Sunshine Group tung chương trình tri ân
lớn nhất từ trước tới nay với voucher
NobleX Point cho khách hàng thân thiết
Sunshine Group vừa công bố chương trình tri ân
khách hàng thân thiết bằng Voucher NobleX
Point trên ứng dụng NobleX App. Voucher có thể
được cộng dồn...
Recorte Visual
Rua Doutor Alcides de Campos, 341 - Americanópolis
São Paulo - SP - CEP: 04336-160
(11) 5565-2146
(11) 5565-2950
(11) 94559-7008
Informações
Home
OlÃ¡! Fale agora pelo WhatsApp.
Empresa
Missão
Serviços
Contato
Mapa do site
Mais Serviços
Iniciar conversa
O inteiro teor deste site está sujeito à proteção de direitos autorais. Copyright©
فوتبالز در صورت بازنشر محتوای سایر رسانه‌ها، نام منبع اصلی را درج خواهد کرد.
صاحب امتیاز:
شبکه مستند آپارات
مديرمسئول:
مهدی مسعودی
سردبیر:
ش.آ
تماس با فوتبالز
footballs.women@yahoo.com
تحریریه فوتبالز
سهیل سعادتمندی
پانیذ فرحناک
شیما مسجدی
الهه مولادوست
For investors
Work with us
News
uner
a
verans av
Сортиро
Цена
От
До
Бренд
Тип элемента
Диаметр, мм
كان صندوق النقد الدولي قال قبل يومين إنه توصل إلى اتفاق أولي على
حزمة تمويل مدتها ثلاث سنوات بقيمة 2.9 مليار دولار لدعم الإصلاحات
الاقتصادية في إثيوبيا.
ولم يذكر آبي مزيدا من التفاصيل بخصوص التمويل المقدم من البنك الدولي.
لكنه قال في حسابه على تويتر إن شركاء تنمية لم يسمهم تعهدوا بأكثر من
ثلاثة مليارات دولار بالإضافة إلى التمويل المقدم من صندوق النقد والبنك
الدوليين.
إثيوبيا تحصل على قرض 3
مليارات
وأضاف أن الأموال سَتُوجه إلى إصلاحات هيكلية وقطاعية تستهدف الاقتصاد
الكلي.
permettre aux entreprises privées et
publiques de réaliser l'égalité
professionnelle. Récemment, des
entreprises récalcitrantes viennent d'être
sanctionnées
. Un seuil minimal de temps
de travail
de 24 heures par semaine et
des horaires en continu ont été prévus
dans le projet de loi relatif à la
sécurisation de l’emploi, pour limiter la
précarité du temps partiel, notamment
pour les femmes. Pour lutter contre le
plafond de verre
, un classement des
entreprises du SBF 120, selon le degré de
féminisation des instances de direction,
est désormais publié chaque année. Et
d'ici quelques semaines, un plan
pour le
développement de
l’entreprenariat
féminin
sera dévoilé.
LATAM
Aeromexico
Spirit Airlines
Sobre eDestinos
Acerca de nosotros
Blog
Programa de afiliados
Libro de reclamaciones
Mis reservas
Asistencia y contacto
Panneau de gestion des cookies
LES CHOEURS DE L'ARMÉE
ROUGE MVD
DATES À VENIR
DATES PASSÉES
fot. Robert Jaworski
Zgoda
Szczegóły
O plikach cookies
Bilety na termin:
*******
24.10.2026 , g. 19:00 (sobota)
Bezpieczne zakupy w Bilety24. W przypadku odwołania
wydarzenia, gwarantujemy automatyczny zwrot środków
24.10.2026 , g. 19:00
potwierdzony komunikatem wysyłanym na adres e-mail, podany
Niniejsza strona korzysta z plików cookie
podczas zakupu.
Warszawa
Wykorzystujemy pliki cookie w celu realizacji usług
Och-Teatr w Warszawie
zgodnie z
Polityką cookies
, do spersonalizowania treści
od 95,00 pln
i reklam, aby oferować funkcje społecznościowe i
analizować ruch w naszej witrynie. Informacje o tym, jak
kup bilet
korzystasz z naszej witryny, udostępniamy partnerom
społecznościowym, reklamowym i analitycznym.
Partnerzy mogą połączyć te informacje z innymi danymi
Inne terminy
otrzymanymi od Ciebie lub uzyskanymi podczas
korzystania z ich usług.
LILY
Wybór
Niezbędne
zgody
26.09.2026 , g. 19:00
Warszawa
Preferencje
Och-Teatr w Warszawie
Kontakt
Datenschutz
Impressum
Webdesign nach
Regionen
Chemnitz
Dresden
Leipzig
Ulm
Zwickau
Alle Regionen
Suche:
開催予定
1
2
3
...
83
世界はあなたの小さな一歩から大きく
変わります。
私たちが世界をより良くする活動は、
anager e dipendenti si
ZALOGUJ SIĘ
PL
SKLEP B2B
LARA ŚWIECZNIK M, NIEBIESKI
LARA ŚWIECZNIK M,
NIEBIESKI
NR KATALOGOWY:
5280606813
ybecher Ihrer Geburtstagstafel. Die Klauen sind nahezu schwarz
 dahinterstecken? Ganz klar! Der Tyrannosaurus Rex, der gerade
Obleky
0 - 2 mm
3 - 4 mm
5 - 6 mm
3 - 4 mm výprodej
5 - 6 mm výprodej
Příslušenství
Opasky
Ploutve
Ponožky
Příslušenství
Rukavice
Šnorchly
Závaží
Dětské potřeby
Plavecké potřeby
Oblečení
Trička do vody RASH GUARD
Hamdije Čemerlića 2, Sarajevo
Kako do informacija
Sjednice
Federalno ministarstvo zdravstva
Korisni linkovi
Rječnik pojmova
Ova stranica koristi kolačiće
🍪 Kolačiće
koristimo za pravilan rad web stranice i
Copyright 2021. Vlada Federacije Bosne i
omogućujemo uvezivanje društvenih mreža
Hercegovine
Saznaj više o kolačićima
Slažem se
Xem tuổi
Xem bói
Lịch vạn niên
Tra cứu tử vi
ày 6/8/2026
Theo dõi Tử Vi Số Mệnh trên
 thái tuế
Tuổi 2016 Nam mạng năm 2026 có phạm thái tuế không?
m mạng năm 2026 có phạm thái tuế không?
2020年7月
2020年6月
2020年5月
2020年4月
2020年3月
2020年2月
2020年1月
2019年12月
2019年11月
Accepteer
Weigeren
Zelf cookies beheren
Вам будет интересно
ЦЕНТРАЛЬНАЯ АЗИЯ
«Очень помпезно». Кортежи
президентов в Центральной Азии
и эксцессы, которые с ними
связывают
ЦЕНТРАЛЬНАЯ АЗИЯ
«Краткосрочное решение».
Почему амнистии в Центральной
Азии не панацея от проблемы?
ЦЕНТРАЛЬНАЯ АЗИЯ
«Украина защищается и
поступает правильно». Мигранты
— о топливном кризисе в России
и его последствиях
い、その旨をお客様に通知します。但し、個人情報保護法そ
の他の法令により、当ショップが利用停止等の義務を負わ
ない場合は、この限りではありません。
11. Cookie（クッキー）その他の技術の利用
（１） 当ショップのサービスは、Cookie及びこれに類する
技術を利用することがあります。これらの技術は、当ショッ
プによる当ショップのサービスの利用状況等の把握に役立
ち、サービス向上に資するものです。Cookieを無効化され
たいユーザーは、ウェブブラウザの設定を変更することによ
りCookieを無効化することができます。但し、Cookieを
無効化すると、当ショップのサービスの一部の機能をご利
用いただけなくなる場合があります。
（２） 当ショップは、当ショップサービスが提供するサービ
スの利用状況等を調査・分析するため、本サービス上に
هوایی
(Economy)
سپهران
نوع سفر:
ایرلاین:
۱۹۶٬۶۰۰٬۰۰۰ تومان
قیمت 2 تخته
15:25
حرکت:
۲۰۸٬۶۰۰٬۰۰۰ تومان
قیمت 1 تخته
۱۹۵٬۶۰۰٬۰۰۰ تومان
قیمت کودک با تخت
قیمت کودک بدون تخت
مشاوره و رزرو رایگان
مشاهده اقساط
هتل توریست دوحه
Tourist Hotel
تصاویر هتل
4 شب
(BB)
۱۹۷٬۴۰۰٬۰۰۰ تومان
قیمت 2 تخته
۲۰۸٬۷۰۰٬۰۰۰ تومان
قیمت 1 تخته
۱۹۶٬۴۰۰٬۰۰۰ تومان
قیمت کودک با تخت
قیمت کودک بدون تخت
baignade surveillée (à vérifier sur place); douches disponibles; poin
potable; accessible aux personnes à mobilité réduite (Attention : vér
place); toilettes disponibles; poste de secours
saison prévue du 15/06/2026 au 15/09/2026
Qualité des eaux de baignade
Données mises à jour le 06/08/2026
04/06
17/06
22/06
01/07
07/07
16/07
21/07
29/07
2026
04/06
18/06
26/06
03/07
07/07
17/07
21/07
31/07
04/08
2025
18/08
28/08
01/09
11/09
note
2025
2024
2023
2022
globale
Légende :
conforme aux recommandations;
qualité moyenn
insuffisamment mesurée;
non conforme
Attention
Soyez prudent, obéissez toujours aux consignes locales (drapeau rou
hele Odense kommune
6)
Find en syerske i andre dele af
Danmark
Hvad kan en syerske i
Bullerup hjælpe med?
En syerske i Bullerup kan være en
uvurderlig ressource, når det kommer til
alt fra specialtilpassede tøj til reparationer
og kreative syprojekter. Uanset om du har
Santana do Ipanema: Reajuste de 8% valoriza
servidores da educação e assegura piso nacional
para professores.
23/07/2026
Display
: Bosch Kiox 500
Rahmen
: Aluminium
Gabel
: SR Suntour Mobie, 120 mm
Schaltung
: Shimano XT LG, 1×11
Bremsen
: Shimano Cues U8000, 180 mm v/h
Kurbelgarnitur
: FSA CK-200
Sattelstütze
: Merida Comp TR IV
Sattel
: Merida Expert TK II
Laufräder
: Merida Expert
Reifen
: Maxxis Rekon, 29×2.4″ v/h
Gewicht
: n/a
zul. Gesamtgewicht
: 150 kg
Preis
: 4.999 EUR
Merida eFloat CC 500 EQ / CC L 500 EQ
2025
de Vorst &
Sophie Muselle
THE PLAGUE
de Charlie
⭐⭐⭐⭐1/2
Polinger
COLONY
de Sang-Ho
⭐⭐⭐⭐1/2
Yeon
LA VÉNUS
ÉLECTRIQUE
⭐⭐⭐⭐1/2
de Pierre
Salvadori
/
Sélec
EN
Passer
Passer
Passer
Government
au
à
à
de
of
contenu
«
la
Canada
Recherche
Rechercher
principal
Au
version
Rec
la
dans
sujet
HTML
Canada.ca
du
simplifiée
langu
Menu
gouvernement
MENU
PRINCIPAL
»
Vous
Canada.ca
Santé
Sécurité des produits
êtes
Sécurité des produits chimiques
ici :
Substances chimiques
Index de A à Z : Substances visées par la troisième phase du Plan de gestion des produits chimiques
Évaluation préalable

########

(Exercise requirements) Please reproduce exactly the lines from the first one of the records above through the line containing "شبکه مستند آپارات", both included, and nothing else.

(Response below)
Sunshine Group tung chương trình tri ân
lớn nhất từ trước tới nay với voucher
NobleX Point cho khách hàng thân thiết
Sunshine Group vừa công bố chương trình tri ân
khách hàng thân thiết bằng Voucher NobleX
Point trên ứng dụng NobleX App. Voucher có thể
được cộng dồn...
Recorte Visual
Rua Doutor Alcides de Campos, 341 - Americanópolis
São Paulo - SP - CEP: 04336-160
(11) 5565-2146
(11) 5565-2950
(11) 94559-7008
Informações
Home
OlÃ¡! Fale agora pelo WhatsApp.
Empresa
Missão
Serviços
Contato
Mapa do site
Mais Serviços
Iniciar conversa
O inteiro teor deste site está sujeito à proteção de direitos autorais. Copyright©
فوتبالز در صورت بازنشر محتوای سایر رسانه‌ها، نام منبع اصلی را درج خواهد کرد.
صاحب امتیاز:
شبکه مستند آپارات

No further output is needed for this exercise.